The first breakup was over another woman he was spending time with (I let him go), and after things didn’t work out with her, he came back, asking for forgiveness and working his butt off to win back my trust. It was hard, but I felt things were progressing in terms of practicing honest communication and understanding. Then out of the blue, he left me again in search of a fresh start in life. Now he’s with someone else and says he’s in love. We broke up in May. They’ve been together since July.
I realize he has a lot of growing up to do and life experiences to have. He is impulsive and jumps into decisions without thinking. And I have a lot of healing to do on my own. But I hadn’t had a connection like that in years, and keep placing special significance to it, with hopes of coming together again in the future. Am I being ridiculous? My dob is 4/29/70. His is 4/6/79
Thanks and Namaste
jenny Fardell (garnetta)
Will it be worth it? On and off? Heartbreak after heartbreak? Building up the excitement and expectation to have it squished time and time again? And more importantly, are you happy for him to ALWAYS call the shots? Is that a good basis for a relationship, when you follow him and his agenda for how HE wants the relationship to work? Basically, most men can connect great when they want something, and are very good at breaking it off when they feel like it. And turning it back on with charm and apologies when it suits. I’m sorry, sweetheart, but this guy is jumping from woman to woman like a flea! And, understandably because you still want him, you are trying to excuse his behaviour by saying he just needs to grow up and he’s impulsive. Men like this hardly ever change. The grass is always greener, and as long as the old pasture is still available, they can play around as much as they want. You deserve better. You really do. You don’t need to heal on your own, we’ve all been here. And it’ll be easier to mend when you make the decision as to whether he’s worth the ups and downs, and when you realise you have the right to be in control of this. You’ll find, maybe when you start looking back, that you shared a lot more of yourself than he did of himself? And the more he cut you off, the more you shared trying to figure out what happened and re-connect with him? But this is how men work. They make out they’re interested and hear what you’re saying because it’s interesting and fun for a while. Then they get bored because it usually ends in every date becoming meaningful and intense, then they’re off leaving you wondering what the hell you’ve said and done to make him abandon you? Yeah, I’m still working this out. A guy I thought I’d just connected with big time hasn’t replied to a couple of texts recently. It sucks. You will find someone else, I’m sure, When you do, keep him on his toes (but don’t go all cold and aloof). Lots of luck.

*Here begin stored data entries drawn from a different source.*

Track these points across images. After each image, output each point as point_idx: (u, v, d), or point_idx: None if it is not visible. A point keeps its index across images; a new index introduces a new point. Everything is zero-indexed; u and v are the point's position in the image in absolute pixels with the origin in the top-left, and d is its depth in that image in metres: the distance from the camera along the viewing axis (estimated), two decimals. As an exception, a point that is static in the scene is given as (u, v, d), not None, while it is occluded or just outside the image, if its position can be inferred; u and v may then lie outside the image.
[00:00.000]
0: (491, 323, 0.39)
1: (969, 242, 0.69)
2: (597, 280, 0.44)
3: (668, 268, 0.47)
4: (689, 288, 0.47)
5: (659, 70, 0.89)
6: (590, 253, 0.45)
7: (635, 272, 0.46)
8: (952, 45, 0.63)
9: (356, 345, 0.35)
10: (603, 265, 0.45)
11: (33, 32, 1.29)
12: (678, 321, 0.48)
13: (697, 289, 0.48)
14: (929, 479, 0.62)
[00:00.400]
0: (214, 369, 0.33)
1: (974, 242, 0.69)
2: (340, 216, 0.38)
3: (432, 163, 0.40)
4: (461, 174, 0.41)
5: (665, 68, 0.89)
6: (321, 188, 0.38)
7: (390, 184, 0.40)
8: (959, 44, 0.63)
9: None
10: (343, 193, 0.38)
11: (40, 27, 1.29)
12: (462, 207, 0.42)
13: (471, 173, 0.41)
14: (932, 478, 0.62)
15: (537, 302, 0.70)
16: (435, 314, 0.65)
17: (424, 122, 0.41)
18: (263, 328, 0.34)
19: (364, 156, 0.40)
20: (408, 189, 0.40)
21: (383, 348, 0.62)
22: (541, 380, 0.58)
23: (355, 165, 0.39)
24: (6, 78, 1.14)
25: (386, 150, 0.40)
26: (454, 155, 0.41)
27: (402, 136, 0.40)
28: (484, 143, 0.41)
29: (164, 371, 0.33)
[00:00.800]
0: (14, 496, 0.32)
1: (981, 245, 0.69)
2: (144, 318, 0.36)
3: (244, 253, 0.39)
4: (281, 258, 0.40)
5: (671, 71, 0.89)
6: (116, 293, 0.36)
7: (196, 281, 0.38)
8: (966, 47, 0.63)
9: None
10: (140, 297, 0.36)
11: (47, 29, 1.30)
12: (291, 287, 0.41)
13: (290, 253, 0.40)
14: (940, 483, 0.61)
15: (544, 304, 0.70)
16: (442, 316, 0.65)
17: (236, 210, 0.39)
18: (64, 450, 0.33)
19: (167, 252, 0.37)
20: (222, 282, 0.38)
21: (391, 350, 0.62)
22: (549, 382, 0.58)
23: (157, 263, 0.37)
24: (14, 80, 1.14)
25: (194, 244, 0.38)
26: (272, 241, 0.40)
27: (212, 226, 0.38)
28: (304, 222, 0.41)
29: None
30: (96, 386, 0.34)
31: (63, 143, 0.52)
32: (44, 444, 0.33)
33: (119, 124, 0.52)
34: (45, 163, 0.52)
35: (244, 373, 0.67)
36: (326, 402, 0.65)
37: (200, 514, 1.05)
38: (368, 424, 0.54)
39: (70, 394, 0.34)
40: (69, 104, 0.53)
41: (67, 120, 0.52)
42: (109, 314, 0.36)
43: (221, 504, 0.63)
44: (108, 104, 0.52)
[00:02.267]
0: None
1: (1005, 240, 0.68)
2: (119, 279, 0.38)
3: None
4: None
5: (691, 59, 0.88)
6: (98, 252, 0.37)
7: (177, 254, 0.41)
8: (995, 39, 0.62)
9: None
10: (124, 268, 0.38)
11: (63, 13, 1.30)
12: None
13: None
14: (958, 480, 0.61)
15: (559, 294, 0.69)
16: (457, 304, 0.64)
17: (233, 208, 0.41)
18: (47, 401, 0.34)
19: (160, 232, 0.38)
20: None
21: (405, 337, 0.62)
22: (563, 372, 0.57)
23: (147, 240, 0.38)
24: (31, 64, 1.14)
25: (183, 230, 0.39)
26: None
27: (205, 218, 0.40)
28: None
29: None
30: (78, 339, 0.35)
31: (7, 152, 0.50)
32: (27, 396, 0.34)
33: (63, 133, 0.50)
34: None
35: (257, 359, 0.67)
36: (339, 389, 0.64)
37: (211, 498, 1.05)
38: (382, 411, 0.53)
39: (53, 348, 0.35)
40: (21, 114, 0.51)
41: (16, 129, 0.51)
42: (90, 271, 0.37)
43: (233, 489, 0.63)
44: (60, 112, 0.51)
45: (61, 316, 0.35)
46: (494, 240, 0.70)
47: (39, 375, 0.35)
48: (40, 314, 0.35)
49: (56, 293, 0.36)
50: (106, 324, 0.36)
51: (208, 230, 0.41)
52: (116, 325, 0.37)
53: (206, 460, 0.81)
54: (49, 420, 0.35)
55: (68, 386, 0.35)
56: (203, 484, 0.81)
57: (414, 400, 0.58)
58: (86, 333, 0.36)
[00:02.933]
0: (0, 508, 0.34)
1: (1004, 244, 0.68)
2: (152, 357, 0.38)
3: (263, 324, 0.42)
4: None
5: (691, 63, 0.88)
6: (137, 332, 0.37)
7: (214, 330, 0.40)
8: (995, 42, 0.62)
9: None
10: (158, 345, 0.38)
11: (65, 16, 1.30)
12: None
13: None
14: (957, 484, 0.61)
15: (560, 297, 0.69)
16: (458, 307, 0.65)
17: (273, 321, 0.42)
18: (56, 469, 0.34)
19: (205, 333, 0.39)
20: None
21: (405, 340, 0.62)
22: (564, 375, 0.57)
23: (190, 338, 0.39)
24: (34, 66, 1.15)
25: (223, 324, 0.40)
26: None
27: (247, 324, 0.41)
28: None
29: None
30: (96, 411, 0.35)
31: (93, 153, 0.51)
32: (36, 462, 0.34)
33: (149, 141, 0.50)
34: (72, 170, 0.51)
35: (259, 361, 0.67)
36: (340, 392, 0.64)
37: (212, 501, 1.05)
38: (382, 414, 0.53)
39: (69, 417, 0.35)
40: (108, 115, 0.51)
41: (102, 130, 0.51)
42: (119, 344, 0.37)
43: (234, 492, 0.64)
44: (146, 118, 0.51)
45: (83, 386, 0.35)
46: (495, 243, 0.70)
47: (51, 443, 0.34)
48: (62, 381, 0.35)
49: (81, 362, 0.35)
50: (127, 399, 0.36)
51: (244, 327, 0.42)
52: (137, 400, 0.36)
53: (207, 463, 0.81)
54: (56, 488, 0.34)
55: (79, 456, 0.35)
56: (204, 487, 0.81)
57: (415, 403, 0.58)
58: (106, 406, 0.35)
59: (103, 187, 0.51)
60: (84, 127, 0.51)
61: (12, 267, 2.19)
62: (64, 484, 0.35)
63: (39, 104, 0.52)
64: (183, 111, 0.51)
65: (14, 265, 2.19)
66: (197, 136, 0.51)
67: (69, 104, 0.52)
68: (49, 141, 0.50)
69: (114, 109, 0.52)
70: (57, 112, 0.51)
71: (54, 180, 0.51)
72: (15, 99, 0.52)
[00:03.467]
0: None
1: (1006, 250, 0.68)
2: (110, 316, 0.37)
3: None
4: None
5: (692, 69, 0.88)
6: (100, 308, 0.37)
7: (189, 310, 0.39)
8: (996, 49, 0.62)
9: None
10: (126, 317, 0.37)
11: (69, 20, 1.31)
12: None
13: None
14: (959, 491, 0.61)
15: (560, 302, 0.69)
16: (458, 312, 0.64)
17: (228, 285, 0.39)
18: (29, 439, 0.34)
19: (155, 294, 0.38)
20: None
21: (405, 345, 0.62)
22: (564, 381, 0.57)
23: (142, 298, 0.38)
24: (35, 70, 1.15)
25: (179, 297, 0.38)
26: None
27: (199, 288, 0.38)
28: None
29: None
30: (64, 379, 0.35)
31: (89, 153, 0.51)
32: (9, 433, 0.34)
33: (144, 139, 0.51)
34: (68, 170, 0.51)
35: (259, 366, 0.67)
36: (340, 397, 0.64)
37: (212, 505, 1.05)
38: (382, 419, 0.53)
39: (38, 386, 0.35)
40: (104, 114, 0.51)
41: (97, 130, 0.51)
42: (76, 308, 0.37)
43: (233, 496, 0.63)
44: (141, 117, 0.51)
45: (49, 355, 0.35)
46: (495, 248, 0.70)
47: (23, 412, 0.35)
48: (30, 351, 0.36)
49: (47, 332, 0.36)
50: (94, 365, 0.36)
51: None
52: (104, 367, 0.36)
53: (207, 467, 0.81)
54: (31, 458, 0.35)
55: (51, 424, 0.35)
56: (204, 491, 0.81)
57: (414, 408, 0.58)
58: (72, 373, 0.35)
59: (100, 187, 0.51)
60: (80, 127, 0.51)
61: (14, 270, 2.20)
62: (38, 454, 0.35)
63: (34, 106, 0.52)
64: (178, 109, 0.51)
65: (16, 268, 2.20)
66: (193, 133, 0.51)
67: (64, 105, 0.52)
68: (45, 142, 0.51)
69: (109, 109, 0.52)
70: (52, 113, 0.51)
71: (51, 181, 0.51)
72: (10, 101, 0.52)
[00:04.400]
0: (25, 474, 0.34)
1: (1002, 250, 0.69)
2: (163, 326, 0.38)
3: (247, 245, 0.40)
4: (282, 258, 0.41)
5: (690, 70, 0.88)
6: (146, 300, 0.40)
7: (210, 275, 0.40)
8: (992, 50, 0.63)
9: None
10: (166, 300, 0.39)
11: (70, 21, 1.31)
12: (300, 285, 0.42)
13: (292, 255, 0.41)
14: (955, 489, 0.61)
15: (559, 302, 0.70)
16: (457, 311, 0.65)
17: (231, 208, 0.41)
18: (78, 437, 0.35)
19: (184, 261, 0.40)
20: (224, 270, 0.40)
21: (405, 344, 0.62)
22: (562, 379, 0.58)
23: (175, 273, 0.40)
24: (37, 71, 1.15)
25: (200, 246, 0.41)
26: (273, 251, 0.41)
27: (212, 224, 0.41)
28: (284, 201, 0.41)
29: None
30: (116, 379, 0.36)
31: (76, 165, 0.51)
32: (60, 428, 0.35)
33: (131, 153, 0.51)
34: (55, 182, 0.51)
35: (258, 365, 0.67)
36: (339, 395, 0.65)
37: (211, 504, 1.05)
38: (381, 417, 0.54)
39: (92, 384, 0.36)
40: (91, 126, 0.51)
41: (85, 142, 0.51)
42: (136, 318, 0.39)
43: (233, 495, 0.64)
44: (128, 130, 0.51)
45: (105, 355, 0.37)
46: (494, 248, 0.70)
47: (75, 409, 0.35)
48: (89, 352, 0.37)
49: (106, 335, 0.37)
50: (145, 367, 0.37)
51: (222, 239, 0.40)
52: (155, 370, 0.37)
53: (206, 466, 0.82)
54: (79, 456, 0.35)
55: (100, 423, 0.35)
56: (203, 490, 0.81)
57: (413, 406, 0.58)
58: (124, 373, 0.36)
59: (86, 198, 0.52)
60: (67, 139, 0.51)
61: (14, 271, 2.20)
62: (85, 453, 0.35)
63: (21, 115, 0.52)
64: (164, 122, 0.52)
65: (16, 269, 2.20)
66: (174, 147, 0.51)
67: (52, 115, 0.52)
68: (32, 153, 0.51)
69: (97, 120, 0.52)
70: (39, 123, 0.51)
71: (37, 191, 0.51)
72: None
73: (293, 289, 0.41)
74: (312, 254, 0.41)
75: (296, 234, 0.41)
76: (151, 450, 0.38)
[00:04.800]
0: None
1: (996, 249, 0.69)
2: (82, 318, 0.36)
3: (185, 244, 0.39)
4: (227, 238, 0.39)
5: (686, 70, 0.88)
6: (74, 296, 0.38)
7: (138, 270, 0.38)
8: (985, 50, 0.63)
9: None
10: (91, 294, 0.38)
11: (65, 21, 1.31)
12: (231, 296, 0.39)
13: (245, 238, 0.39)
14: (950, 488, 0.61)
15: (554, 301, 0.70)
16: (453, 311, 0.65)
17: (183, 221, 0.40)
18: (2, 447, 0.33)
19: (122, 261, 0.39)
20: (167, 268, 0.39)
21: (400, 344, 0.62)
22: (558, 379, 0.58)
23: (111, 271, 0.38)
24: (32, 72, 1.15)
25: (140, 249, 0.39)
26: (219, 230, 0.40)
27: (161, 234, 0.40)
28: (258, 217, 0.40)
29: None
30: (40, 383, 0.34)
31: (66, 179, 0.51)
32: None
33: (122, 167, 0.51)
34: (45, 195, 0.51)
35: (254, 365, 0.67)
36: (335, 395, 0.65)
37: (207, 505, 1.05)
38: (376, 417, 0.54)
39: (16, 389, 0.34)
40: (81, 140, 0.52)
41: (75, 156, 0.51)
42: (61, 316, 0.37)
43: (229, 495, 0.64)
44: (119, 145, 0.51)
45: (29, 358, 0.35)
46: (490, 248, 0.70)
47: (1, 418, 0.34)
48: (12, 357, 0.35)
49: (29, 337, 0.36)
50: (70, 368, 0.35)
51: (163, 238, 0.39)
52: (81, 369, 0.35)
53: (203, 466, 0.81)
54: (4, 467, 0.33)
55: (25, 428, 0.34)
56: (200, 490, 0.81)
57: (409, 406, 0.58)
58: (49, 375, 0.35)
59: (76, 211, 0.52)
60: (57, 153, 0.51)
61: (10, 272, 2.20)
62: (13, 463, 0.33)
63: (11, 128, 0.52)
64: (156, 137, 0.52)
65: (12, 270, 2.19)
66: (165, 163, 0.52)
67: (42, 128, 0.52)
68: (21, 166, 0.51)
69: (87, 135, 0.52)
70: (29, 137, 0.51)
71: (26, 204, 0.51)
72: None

Spiritual Healer Chanel (psychicchanel)
Hi, I am sorry to hear that you’ve been through so much. But it seems to me that even though phsycally you are apart, emotionally you are still attached, but you’re still confused and very much lost inside on finding closure. I would love to talk to you. Please contact me. Thanks!
Im not a psychic but just from reading it I think that you should just move on. YOu dont deserve someone like that.